TELEKOM MALAYSIA BHD and Celcom (M) Bhd are determined to push through with their inter-related corporate exercise despite market perception that these proposals could be derailed through various delays and objections by interested parties.
According to sources close to the companies, no amount of distraction such as injunctions or even a long-drawn arbitration processes could delay the merger. The merger is on schedule and expected to be completed by mid-year.
The corporate exercise entails Celcom buying up 100% equity in TM Cellular for RM1.68bil and merging it to create a larger cellular outfit.
The deal will trigger a mandatory general offer (GO) for which Telekom will buy the remaining shares it does not own in Celcom for RM2.75 a share. Telekom now has a 31.25% stake in Celcom and is said to be in the process of tying up a bond issue to finance the GO.
The sources also find it inconceivable that Telekom, which has invested huge amounts of money to get a stronghold in the cellular sector, would “walk away” due to distractions from other Celcom shareholders.
In January, Deutsche Telekom (DT), which has an 8% stake in Celcom, is said to have questioned the valuations of the deal. DT, however, according to the sources, are not opposed to the merger exercise.
To get their views heard over the valuations, DT requested for a meeting with Celcom senior officials. Talks were held in February but there was no conclusion and DT is said to have threatened to take the matter up for arbitration, which will be held overseas. Arbitration is a process that is provided for and not something special in the Celcom/DT debacle.

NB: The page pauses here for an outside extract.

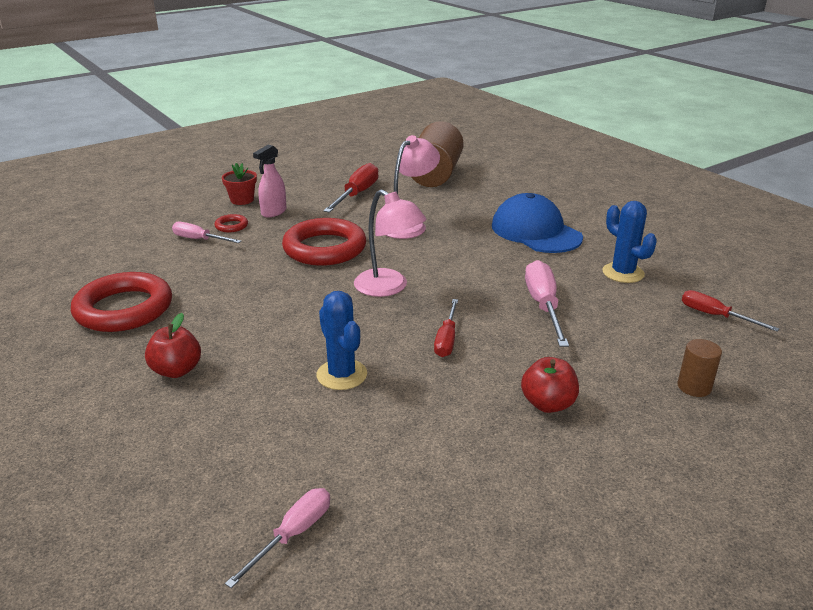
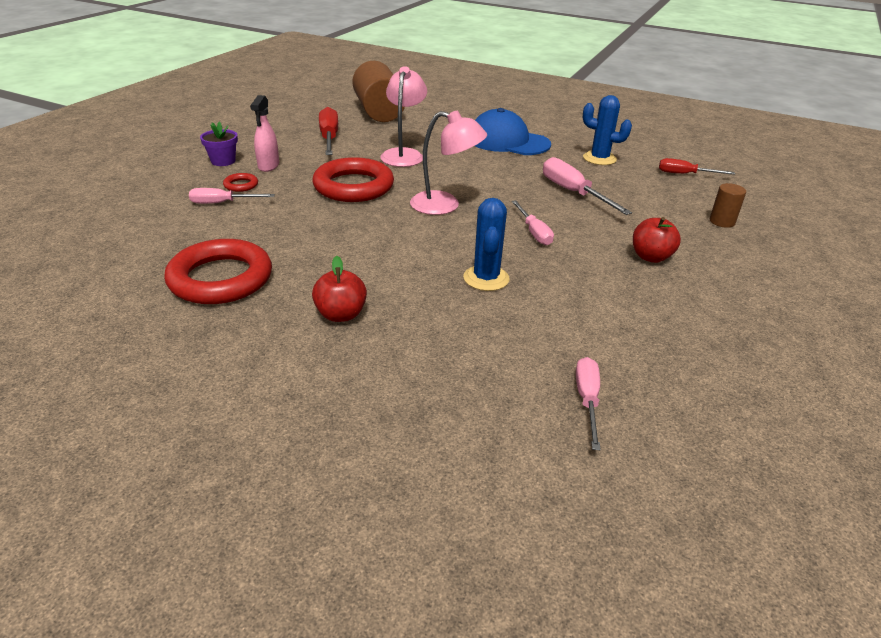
camera: 30 degrees left, 5 degrees up
(242, 200) = (223, 161): red flower pot -> purple flower pot
(342, 375) = (486, 278): blue cactus -> blue cactus turned 60 degrees clockwise
(446, 339) = (533, 232): red screwdriver -> pink screwdriver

Informally, both parties are said to be still talking but none of them will reveal the details of their discussions.
Due to that, uncertainties have been cast on the fate of the merger exercise. Also an EGM scheduled for March 20 has been called by Celcom to secure shareholders’ approval for the purchase of TM Cellular.
Some sceptics doubt Celcom will get the votes required to force the resolutions at the EGM although analysts are inclined to believe otherwise. An analyst in his report said: “DT’s 8% will not be enough to overturn the proposed resolution as a simple majority. Excluding Telekom, all that is needed is 34.4% to force the resolution through.”

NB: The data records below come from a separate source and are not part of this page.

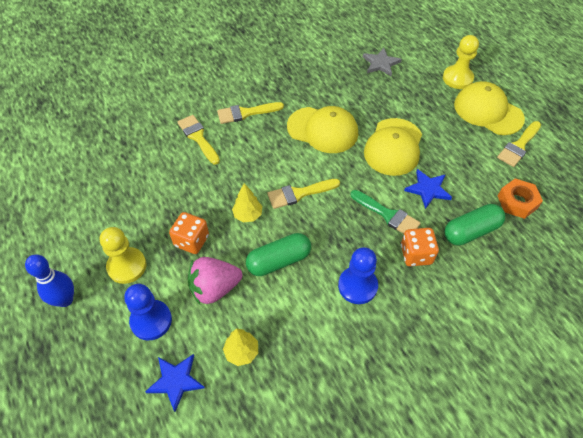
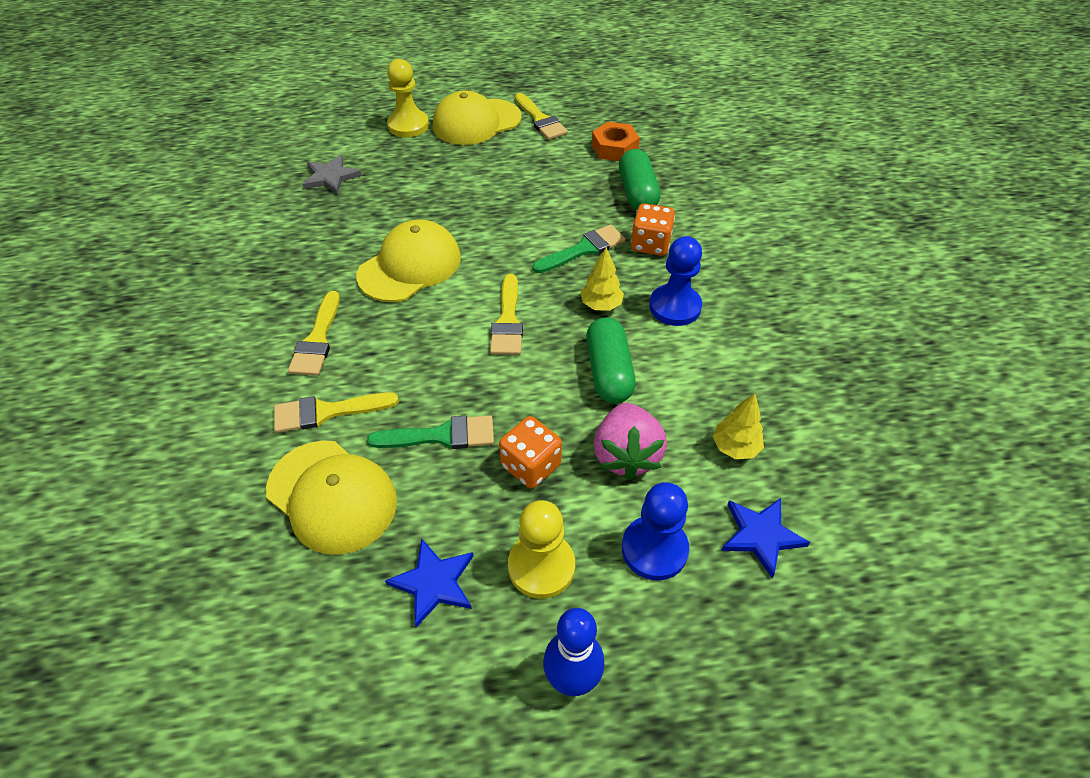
camera: 70 degrees left, 5 degrees down
(199, 192) = (441, 436): none -> green brush
(248, 215) = (516, 386): yellow tree -> yellow tree (601, 305)
(393, 147) = (482, 211): yellow cap -> yellow cap (332, 496)
(428, 189) = (563, 205): blue star -> blue star (434, 583)

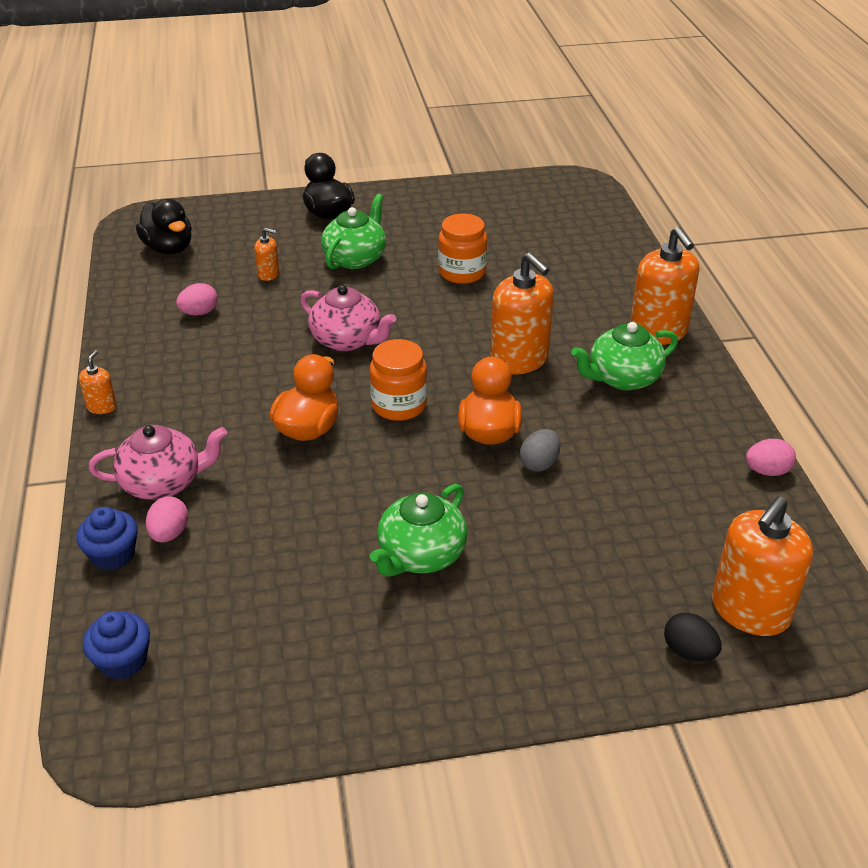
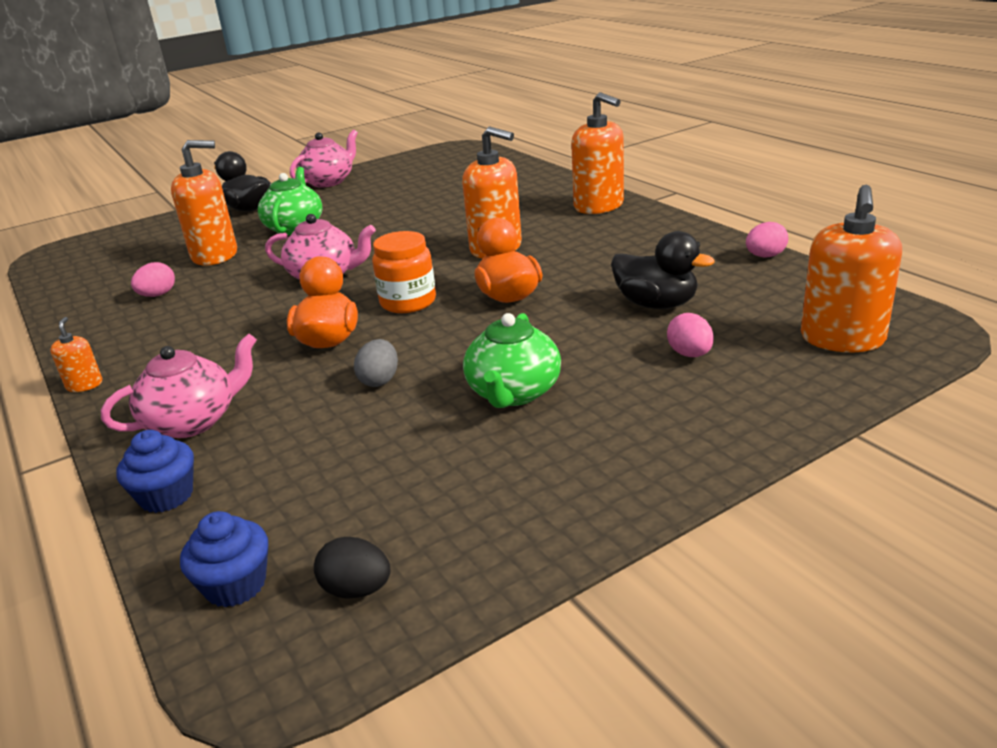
camera: 20 degrees left, 10 degrees down
(169, 248) = (98, 263): black duck -> black duck (656, 304)
(169, 534) = (226, 458): pink egg -> pink egg (690, 354)
(268, 274) = (215, 255): orange soap dispenser -> orange soap dispenser, size x2.15
(421, 195) = (328, 181): none -> pink teapot
(462, 272) = (401, 213): orange jar -> none
(539, 463) = (571, 303): grey egg -> grey egg (379, 380)
(623, 378) = (595, 237): green teapot -> none
(689, 651) = (821, 380): black egg -> black egg (357, 589)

Apart from Telekom, the other shareholders include EPF; Lembaga Tabung Haji; Government of Singapore Investment Corp; Pengurusan Danaharta Nasional Bhd; and Khazanah Nasional Bhd.
“We would expect all other shareholders, foreign or local, to vote in favour of the resolution as it is a commonly acknowledged fact at this stage of the game, that most investors are in it for the GO price of RM2.75.

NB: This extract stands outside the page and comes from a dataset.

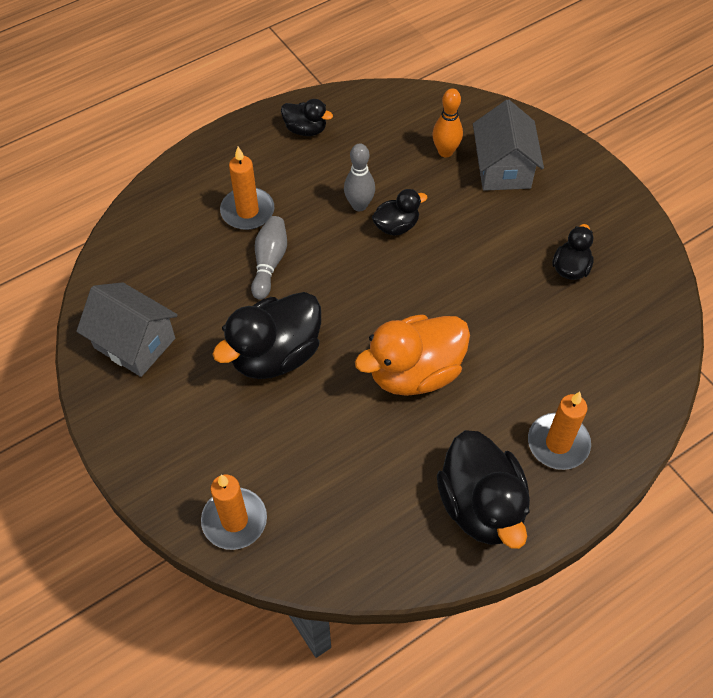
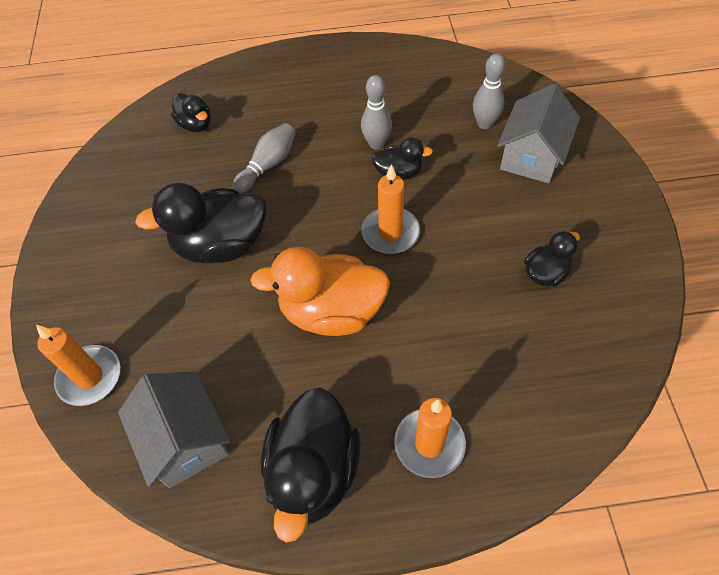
camera: 30 degrees right, 0 degrees up
(135, 343) = (118, 190): grey house -> grey house (186, 440)
(247, 211) = (278, 116): orange candle -> orange candle (390, 233)
(305, 129) = (370, 66): black duck -> black duck (195, 125)
(445, 152) = (484, 124): orange bowling pin -> grey bowling pin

“Most foreign shareholders are also aware that if shareholders vote against the proposed resolution, Celcom’s share price is likely to hit the RM1.90 levels that were seen last year when there were serious doubts about the merger.
“More importantly, as the government is driving the merger, we think that most of the local institutions holding Celcom shares are inclined to vote in favour of the merger,” he said in his report.
As to the arbitration process, a senior lawyer who is familiar with the DT/Celcom issue said: “The arbitration process does not (necessarily) stop anything ... and the courts (may) not grant an injunction against an AGM or EGM if the damages are monetary.”
He said in this case, the contention was that DT did not go along with the valuations set for the purchase of TM Cellular and Celcom.
“Their (DT) claims, in a worst case scenario, would be in damages. If they seek to resolve it via an arbitration process, Celcom would consider it as not a friendly act,” said another source familiar with the issue.
“If DT is so concerned over valuations, why did they then sell the 158 million shares in Celcom last year at just RM1 a share when the market price was about RM2.45 a share?” he asked.
He also pointed out that Celcom was not opposed to the agreements that were signed between DT and the company but did not recognise the clauses on veto powers and the takeout clause which gave DT the right to exit at RM7 a share.
“No ordinary shares issued by a company can have special rights such as veto powers. Only special shares are allowed to have rights. In this case, the veto powers were given but no approval from the minority shareholders was sought, so the issue of validity arises. We also want to know the basis of pricing the shares at RM7 for the takeout clause,” he asked.
Despite all that, the optimists hope some form of resolution to the DT/Celcom debacle will surface, more so, since German Chancellor Gerhard Schroeder is expected to visit Malaysia in May and may be witnessing the signing of some commercial agreements.
To resolve the issue, one of the sources cited possible scenarios – third party buyout of DT’s stake in Celcom and compensation to be paid in various forms to DT.